╭─ GIVEN TEXT

I came to this country as an immigrant and one of the first memories I have was walking to the gas station to get the Sunday paper for my host father. I remember opening up the door and seeing tens of Sunday papers and was taken aback thinking how can this be, wouldn't someone just put in a quarter and take ALL of the Sunday papers home with her/him. In today's society (and especially if we are talking Princeton-like places) I do not believe honor-anything "works" anymore and am wondering just how small a place needs to be where this exists today...

just as a small recent-ish example, I live in a white-collar affluent area and this Halloween we took our daughter to her friend's neighborhood but left a dish full of candy outside with a sign to take a couple. we have a camera outside and the very first "group" of 3 kids (with two adults) that came took all of the candy that was there...

FWIW, I would expect this behavior more in white collar affluent areas more than the rural areas the GP comment is referring to.

Many people get into these positions of affluence by participating in competitions that repeatedly normalize that exact variety of deviance.

Honor-anything works when you create and maintain systems that normalize honorable behaviors and shame deviant behaviors (for any definition of honorable and deviant), and you can only measure peoples’ honor by the circumstances they’re given to prove themselves.

In bourgeois corners of the US, we’ve implicitly normalized deviance by removing the expectation for honor in competitive environments. “Win at any cost” (you don’t think the other team isn’t doing everything they can to get ahead, do you? How naïve!) has quietly replaced “be prepared” and “give it your best”.

  • An honor system is a culture, where most people feel shame if they cheat. While some external enforcement is necessary to maintain the system, it mostly relies on everyone policing their own behavior. The more you focus on policing others, the further away you get from an honor system.

╰─
╭─ RECORD EXTRACTS

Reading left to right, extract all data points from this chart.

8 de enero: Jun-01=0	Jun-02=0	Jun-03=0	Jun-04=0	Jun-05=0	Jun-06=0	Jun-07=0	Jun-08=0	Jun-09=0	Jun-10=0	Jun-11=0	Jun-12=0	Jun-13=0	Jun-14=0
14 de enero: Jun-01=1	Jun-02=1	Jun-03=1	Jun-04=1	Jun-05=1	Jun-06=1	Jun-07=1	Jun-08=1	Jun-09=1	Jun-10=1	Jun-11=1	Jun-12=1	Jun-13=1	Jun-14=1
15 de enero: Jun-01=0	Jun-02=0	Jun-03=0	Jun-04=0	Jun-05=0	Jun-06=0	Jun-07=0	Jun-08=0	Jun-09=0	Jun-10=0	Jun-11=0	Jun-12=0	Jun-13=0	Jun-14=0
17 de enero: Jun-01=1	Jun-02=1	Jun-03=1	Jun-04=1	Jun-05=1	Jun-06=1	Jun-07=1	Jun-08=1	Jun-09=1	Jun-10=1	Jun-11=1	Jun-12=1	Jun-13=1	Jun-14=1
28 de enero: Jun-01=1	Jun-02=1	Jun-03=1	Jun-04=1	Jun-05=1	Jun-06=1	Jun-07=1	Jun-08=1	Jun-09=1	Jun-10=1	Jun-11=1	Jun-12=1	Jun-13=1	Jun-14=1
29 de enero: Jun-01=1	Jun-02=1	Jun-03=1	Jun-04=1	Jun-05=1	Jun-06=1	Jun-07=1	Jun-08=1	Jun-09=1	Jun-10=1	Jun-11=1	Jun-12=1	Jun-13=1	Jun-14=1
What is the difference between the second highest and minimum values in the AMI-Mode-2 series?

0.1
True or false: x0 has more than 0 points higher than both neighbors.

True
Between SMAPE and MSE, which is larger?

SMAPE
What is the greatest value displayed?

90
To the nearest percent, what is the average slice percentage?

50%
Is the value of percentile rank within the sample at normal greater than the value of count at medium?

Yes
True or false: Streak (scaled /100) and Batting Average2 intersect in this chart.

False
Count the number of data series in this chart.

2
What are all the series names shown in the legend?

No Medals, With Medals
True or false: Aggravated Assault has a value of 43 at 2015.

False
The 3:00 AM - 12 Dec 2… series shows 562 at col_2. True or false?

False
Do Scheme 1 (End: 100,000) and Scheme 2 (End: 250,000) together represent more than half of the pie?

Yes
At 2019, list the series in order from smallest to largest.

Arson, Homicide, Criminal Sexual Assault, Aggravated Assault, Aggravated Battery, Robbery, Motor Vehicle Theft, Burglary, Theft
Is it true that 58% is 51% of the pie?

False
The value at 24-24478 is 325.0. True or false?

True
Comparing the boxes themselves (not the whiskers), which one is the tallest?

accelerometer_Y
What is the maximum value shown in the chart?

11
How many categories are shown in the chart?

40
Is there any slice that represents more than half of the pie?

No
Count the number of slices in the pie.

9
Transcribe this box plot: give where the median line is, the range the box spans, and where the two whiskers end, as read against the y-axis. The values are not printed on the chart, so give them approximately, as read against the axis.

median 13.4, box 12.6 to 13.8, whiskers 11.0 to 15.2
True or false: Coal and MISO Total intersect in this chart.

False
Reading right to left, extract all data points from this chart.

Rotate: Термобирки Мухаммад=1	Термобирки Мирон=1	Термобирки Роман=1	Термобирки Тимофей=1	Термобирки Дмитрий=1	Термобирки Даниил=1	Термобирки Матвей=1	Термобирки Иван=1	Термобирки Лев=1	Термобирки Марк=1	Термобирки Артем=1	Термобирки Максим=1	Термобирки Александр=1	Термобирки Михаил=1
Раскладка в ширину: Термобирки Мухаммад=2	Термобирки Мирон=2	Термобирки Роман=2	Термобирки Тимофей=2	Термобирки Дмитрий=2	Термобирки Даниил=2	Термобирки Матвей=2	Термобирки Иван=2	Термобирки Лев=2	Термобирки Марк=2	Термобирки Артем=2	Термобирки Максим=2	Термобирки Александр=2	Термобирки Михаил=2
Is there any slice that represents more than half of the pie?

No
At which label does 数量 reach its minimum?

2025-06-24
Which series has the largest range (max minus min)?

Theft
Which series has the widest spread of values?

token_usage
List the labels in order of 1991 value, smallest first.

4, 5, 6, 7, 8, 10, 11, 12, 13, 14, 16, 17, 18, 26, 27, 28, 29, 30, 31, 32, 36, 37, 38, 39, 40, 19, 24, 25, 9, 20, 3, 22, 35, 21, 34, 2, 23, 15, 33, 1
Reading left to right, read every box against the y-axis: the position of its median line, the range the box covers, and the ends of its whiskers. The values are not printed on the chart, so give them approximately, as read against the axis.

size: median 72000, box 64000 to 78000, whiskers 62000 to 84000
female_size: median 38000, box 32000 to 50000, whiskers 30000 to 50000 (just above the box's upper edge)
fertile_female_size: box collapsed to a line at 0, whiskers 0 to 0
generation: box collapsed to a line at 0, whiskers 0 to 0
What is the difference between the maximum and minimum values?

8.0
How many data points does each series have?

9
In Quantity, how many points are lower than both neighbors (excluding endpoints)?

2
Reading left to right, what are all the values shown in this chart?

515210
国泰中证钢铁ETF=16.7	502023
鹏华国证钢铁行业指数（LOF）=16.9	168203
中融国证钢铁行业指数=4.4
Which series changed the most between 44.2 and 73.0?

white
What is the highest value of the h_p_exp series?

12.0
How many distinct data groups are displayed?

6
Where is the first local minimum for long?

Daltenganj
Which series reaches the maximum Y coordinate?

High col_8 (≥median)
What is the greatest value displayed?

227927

╰─

[TASKS FOR THIS EXERCISE]:
a. List every word or phrase that appears inside quotation marks in the discussion about honor systems.
b. From the stored entries, repeat the lines between the one holding "accelerometer_Y" and the one holding "Count the number of slices in the pie.", inclusive.

[TASK-BY-TASK OUTPUTS]:
a.
- works
- group
- Win at any cost
- be prepared
- give it your best

b.
accelerometer_Y
What is the maximum value shown in the chart?

11
How many categories are shown in the chart?

40
Is there any slice that represents more than half of the pie?

No
Count the number of slices in the pie.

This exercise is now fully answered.